-- Begin Source excerpt --

I’ve got to admit, I’m considering a new career. Not because I’m bored of teaching maths, but because I could do with the PR boost.
Not everybody loves maths teachers. I get it. We stand lonely in the corner at parties with an empty glass, longing for somebody to start an interesting conversation but it never seems to get past the career choice. I wish I could just say “I’m a programmer” or “I work in a warehouse” and then the conversation just drifts onto other things and nobody is interested in how you “deal with the teenagers” or they lean into you with gin breath and tell you how they are simply ravenous for a Sudoku challenge. I don’t think that counts as flirting, does it?
I could start again. Professionally I mean. In my youth I worked in purchasing administration and I was quite nifty with raising the purchase orders and getting the best price. I got offered a job as a trainee IT Support at Sharp in 2001, but I opted to move to Suffolk and start my teaching career. I mean, it felt like the exciting option at the time, but it started me on what now feels like the single track of working in education. Perhaps in an alternative universe I’m an IT tech, swapping RJ45’s around on the server, wondering if I’d have been better off moving to Suffolk and selling my soul to City College Norwich (A-Haaaaa!).
I know there’s a lot of transferable skills within teaching (I won’t bore you) but when you see a CV and you see “maths teacher” the memories of a tweed jacket and being hit on the head with a flying board rubber come flooding back; how frustrating would it be to have an employee in the habit of answering a question with a question? I might turn up with a red Biro and start correcting your emails for SPaG and who in the world would want to work with that?

-- End Source excerpt --

Written request A:
In two sentences, summarize the passage about considering a new career.
The records have no connection to the passage above.

-- Begin Supplied material --

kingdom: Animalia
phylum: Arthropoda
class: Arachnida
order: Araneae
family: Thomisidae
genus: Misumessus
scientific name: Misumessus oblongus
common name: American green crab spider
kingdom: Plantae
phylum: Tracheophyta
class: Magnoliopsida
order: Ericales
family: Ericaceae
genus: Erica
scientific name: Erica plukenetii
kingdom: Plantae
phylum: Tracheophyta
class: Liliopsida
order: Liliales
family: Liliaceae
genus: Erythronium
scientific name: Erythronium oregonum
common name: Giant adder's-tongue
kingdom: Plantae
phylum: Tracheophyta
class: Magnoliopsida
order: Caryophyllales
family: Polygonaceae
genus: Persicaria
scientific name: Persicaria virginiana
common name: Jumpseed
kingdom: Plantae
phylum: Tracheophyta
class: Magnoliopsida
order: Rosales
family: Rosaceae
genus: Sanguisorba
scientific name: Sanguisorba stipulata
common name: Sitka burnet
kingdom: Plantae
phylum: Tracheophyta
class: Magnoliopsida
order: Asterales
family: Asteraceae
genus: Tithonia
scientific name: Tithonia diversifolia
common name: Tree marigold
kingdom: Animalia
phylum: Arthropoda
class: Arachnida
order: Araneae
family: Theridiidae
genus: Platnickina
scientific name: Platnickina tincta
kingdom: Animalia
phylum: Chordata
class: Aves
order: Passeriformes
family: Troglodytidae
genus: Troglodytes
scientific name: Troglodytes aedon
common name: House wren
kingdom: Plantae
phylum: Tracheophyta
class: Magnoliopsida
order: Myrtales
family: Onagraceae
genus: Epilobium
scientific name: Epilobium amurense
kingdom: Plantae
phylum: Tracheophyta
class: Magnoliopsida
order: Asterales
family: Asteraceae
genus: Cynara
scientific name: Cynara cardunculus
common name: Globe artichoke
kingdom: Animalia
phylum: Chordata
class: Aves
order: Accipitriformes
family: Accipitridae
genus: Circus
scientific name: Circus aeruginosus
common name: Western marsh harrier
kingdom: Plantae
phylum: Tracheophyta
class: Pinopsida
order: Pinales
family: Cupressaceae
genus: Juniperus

-- End Supplied material --

Written request B:
Transcribe the records starting at the line that contains "common name: House wren" and ending at the last line of the records, including both of those lines.

Written answer A:
A maths teacher admits to considering a new career, not out of boredom with teaching maths but for the PR boost, since conversation at parties never seems to get past the career choice. The writer once worked in purchasing administration and was offered a trainee IT Support job at Sharp in 2001 but chose to move to Suffolk and start teaching, and now worries that despite the transferable skills, "maths teacher" on a CV brings back memories of tweed jackets and red-Biro corrections.

Written answer B:
common name: House wren
kingdom: Plantae
phylum: Tracheophyta
class: Magnoliopsida
order: Myrtales
family: Onagraceae
genus: Epilobium
scientific name: Epilobium amurense
kingdom: Plantae
phylum: Tracheophyta
class: Magnoliopsida
order: Asterales
family: Asteraceae
genus: Cynara
scientific name: Cynara cardunculus
common name: Globe artichoke
kingdom: Animalia
phylum: Chordata
class: Aves
order: Accipitriformes
family: Accipitridae
genus: Circus
scientific name: Circus aeruginosus
common name: Western marsh harrier
kingdom: Plantae
phylum: Tracheophyta
class: Pinopsida
order: Pinales
family: Cupressaceae
genus: Juniperus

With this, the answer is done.